↓

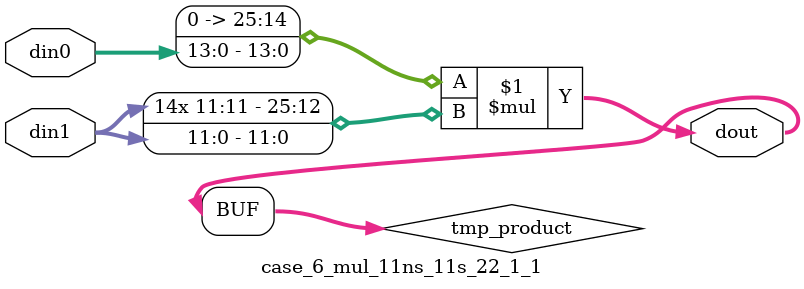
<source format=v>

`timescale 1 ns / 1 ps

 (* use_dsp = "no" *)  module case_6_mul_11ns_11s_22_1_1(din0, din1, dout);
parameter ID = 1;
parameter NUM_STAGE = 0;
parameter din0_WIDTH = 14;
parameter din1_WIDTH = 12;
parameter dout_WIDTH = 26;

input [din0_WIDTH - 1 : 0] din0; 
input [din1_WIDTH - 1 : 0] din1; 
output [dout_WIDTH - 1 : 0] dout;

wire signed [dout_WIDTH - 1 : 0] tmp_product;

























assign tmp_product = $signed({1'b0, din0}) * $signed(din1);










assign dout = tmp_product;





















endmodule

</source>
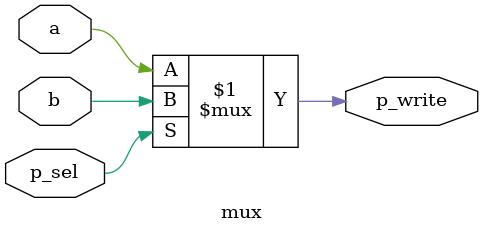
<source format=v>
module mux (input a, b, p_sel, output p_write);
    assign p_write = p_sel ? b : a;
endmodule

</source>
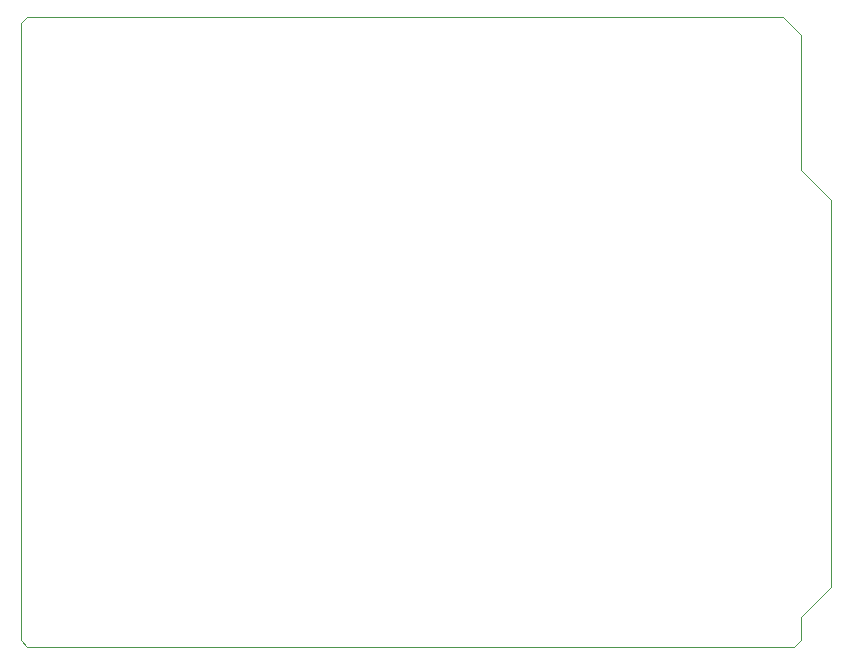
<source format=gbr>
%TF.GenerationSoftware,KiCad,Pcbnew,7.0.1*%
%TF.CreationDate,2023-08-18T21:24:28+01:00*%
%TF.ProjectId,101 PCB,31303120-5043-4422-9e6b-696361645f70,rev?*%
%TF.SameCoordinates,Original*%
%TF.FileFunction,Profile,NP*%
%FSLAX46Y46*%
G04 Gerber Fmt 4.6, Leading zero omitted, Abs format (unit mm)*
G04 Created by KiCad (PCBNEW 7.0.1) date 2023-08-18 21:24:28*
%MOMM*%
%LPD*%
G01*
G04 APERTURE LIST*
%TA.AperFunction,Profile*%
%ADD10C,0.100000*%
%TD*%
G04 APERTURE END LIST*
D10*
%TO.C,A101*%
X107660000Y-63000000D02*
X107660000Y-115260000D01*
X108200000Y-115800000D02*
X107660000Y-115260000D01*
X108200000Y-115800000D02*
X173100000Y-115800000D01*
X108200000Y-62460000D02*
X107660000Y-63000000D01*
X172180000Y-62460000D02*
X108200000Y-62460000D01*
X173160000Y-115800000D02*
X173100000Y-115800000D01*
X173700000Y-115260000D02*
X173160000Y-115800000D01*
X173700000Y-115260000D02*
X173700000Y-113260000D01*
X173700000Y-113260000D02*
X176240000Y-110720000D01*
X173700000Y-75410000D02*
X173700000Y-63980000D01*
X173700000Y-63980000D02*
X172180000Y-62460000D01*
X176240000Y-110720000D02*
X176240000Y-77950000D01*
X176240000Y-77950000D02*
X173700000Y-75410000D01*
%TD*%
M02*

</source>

↑
↓

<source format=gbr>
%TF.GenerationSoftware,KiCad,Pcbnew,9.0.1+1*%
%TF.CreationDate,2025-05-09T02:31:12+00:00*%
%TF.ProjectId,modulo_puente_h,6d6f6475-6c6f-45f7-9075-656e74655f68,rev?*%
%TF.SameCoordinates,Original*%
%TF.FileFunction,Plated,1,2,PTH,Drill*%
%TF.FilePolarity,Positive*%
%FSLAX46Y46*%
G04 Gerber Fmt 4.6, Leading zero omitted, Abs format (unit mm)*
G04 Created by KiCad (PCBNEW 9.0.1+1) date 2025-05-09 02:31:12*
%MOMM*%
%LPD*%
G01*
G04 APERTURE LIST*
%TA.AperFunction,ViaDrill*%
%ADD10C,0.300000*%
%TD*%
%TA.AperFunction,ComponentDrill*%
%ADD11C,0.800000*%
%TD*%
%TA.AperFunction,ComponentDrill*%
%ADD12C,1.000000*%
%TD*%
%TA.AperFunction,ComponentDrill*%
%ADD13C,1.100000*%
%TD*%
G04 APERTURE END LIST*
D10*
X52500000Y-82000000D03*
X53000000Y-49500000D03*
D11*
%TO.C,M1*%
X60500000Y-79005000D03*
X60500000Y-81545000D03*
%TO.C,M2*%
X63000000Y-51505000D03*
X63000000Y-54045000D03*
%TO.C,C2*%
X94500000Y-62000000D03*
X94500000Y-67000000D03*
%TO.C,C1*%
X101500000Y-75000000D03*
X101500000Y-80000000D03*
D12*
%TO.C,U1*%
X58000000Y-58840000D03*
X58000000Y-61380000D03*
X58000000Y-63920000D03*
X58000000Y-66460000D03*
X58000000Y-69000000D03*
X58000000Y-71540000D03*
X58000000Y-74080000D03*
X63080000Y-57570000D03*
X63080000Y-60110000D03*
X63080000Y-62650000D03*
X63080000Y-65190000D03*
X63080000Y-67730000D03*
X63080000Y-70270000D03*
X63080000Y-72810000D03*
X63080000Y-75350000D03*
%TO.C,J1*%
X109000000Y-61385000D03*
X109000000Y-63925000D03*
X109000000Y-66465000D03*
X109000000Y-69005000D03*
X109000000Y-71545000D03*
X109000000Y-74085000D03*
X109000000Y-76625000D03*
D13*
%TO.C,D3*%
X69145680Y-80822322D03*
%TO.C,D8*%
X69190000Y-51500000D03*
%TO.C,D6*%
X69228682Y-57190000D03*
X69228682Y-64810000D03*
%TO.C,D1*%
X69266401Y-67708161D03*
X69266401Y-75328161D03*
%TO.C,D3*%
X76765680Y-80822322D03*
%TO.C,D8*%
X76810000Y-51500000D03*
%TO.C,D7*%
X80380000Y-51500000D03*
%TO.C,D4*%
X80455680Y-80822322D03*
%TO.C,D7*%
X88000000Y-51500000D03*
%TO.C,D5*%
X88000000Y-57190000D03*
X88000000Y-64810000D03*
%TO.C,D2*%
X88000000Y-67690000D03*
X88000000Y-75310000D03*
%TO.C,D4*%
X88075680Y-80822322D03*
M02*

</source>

↑

## [PROBLEM TO SOLVE]
Return only the number of lines in the entries above that contain the word "KiCad".

## [EXERCISE SOLUTION]
4